Monday, Sep. 02, 1940

Jelly for Nerves

One of the hardest tricks in surgery is the repair of torn nerves. Every human being has a fixed number of nerve cells at birth, and, unlike other cells, they do not multiply. Torn nerve fibres heal only by sending forth tendrils toward the severed ends. In stitching together jagged nerve ends, surgeon must be careful not to pull the nerve taut, must draw the silk through the petal-thin nerve sheath, not through its body.

Last week in the British Lancet, Zoologists J. Z. Young and P. B. Medawar of Oxford University suggested an easier means of mending torn nerves: a biological "glue."

To prepare a glue, the scientists withdrew blood from an artery of a young cock, spun it in a centrifuge.

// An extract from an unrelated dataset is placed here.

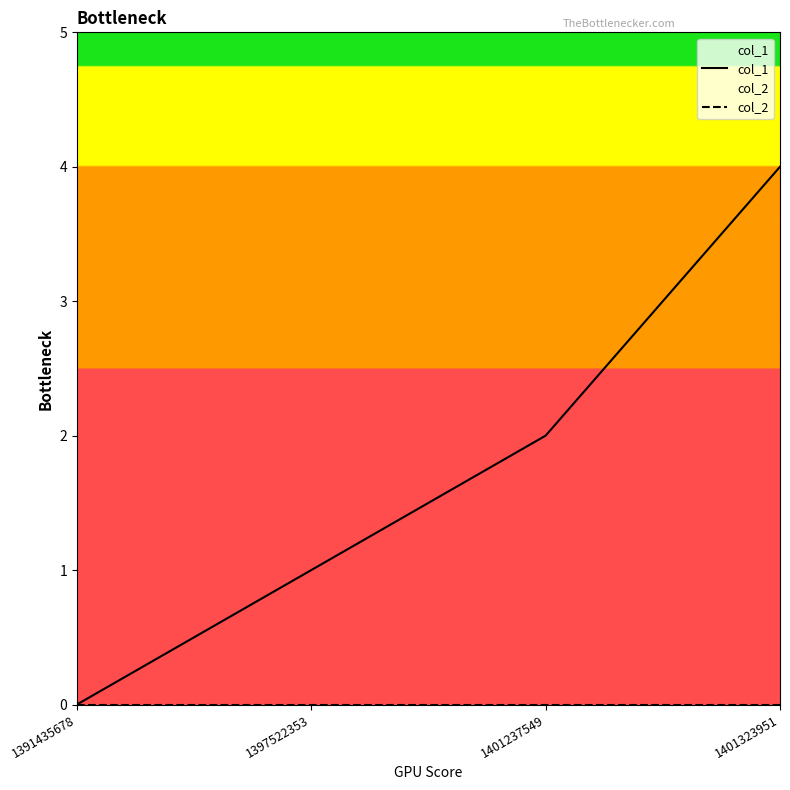

Count the col_1 values in the range 1 to 4.

3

The heavy red blood cells were thrown away and the clear plasma packed on ice where it stayed fresh for six weeks. Into the plasma the experimenters poured a few drops of chicken embryo extract, "a powerful clotting agent."

Then they cut the large nerves in the legs of several rabbits and dogs, held the stumps close with forceps, dribbled the plasma over them from a pipette. Within two minutes, the plasma thickened to a firm jelly which stuck to the nerves and united the stumps. The jelly held for several days, long enough for the growing nerves to twine themselves on to the cut ends, like vines on a trellis. Healing took about ten days. Next step: use of the blood glue on torn human nerves.